Miron's Portfolio

Problem

Plain “chat history → LLM” bots are wasteful: every turn sends all prior messages.
As dialogs grow, latency and cost spike — and the model gets distracted by stale context.

Idea

Use Zep as a long-term memory service and let the workflow retrieve only the few chunks that matter for the user’s latest message. n8n orchestrates the flow, Telegram is the interface. Result: in tests, token consumption dropped by ~2× with equal or better answers.

Architecture (high level)

Telegram → n8n Webhook (Telegram Trigger)
       → Zep: Add message to memory (per chat/user)
       → Zep: Search relevant memory (semantic + metadata filters)
       → Compose Prompt = System + User + Top-K Zep Results
       → LLM (OpenAI/any) → Telegram Reply
       → Zep: Store assistant reply (for future context)

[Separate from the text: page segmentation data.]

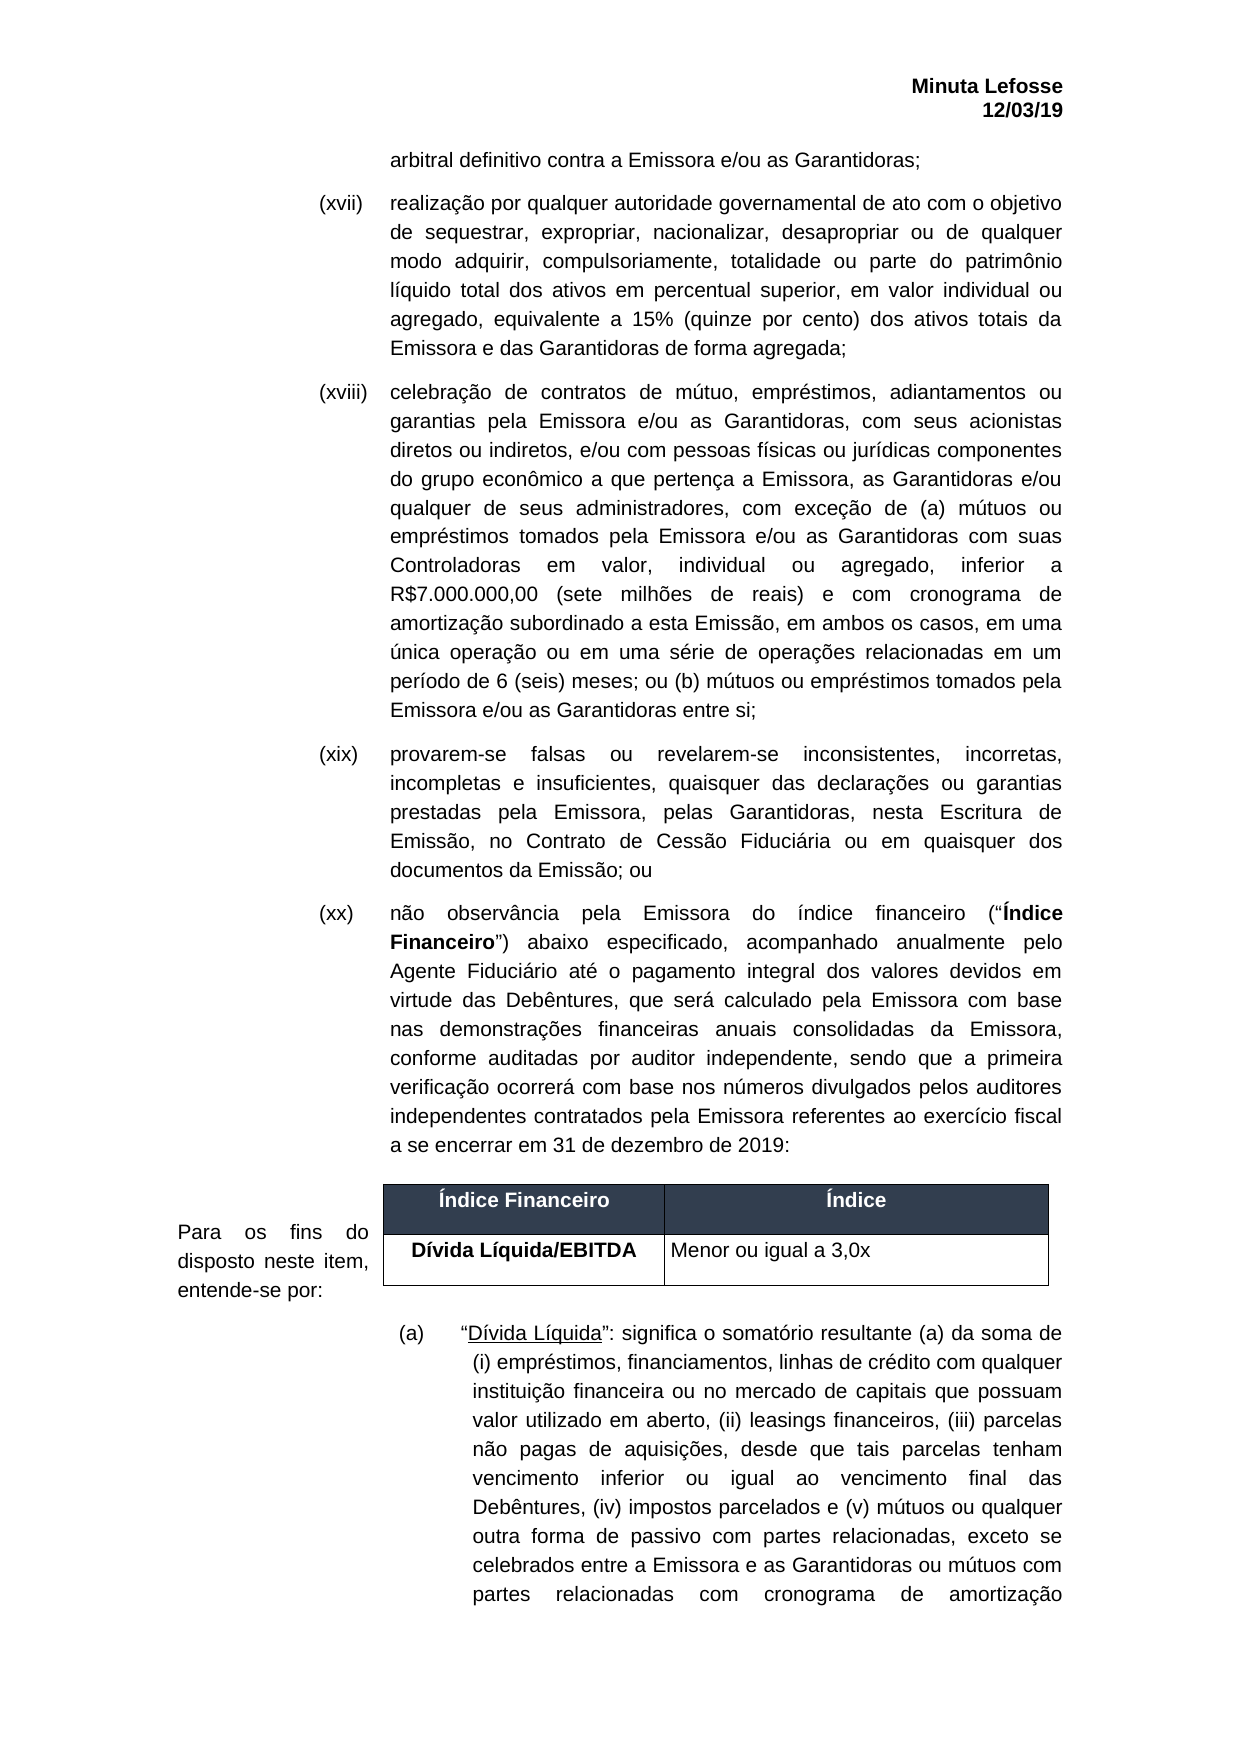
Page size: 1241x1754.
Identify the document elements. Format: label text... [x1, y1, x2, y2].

table_header Índice [665, 1185, 1048, 1234]
table_cell Menor ou igual a 3,0x [665, 1235, 1048, 1285]
text celebração de contratos de mútuo, empréstimos, adiantamentos ou garantias pela Emissora e/ou as Garantidoras, com seus acionistas diretos ou indiretos, e/ou com pessoas físicas ou jurídicas componentes do grupo econômico a que pertença a Emissora, as Garantidoras e/ou qualquer de seus administradores, com exceção de (a) mútuos ou empréstimos tomados pela Emissora e/ou as Garantidoras com suas Controladoras em valor, individual ou agregado, inferior a R$7.000.000,00 (sete milhões de reais) e com cronograma de amortização subordinado a esta Emissão, em ambos os casos, em uma única operação ou em uma série de operações relacionadas em um período de 6 (seis) meses; ou (b) mútuos ou empréstimos tomados pela Emissora e/ou as Garantidoras entre si; [319, 379, 1063, 722]
table_cell Dívida Líquida/EBITDA [384, 1235, 664, 1285]
table_header Índice Financeiro [384, 1185, 664, 1234]
text não observância pela Emissora do índice financeiro (“Índice Financeiro”) abaixo especificado, acompanhado anualmente pelo Agente Fiduciário até o pagamento integral dos valores devidos em virtude das Debêntures, que será calculado pela Emissora com base nas demonstrações financeiras anuais consolidadas da Emissora, conforme auditadas por auditor independente, sendo que a primeira verificação ocorrerá com base nos números divulgados pelos auditores independentes contratados pela Emissora referentes ao exercício fiscal a se encerrar em 31 de dezembro de 2019: [319, 901, 1063, 1157]
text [399, 1321, 1063, 1606]
text realização por qualquer autoridade governamental de ato com o objetivo de sequestrar, expropriar, nacionalizar, desapropriar ou de qualquer modo adquirir, compulsoriamente, totalidade ou parte do patrimônio líquido total dos ativos em percentual superior, em valor individual ou agregado, equivalente a 15% (quinze por cento) dos ativos totais da Emissora e das Garantidoras de forma agregada; [319, 191, 1063, 360]
text provarem-se falsas ou revelarem-se inconsistentes, incorretas, incompletas e insuficientes, quaisquer das declarações ou garantias prestadas pela Emissora, pelas Garantidoras, nesta Escritura de Emissão, no Contrato de Cessão Fiduciária ou em quaisquer dos documentos da Emissão; ou [319, 742, 1063, 881]
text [319, 148, 1063, 172]
list Para os fins do disposto neste item, entende-se por: [177, 1220, 1063, 1302]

Memory scope: one Zep collection per bot; documents keyed by chat_id.
Relevance: hybrid search (semantic + keyword), K=5 with score cutoff.
Privacy: only minimal metadata (chat_id, timestamps, tags) is stored alongside vectors.

n8n Workflow (key nodes)

Telegram Trigger — receives messages and basic metadata.
HTTP Request → Zep /api/v1/messages — appends user message to memory.

HTTP Request → Zep /api/v1/search — retrieves top-K relevant chunks:

{
  "query": "{{ $json.text }}",
  "user_id": "{{ $json.chat.id }}",
  "limit": 5,
  "score_threshold": 0.62,
  "filters": {"tags": ["kb","recent"]}
}

Function — builds compact prompt:

const hits = items[0].json.results || [];
const context = hits.map(h => `• ${h.document.substring(0, 300)}`).join("\n");
return [{ json: {
  prompt: [
    "You are a concise assistant. Use CONTEXT only if relevant.",
    "CONTEXT:\n" + context,
    "USER:\n" + $json.text
  ].join("\n\n")
}}];

OpenAI (or generic LLM) — completion/chat with small max tokens.
Telegram — sends the reply text back to the user.
HTTP Request → Zep — saves the assistant message.

Prompting pattern

SYSTEM: Be concise. If CONTEXT is empty or irrelevant, answer from general knowledge.
CONTEXT (top-K from Zep):
{{ context_bullets }}
USER:
{{ user_message }}

This keeps the prompt short and on-topic, avoiding mega-histories.

Deployment & config

Env vars: ZEP_API_URL, ZEP_API_KEY, OPENAI_API_KEY.
n8n: run via Docker; expose a webhook URL for Telegram.
Telegram: set webhook to https://<your-n8n>/webhook/telegram.
Zep: one collection; enable background summarization to keep vectors tidy.

What I built personally

n8n workflow (triggers, HTTP nodes, error branches, retries).
Zep integration: message upsert, semantic search, metadata strategy.
Prompt composer & token-budget guard; metrics for tokens/req & latency.
Telegram UX: typing indicators, fallback replies, admin commands.

Takeaway: Memory-aware retrieval with Zep lets the bot send only what matters to the LLM, delivering faster answers and roughly halving token spend on real chats.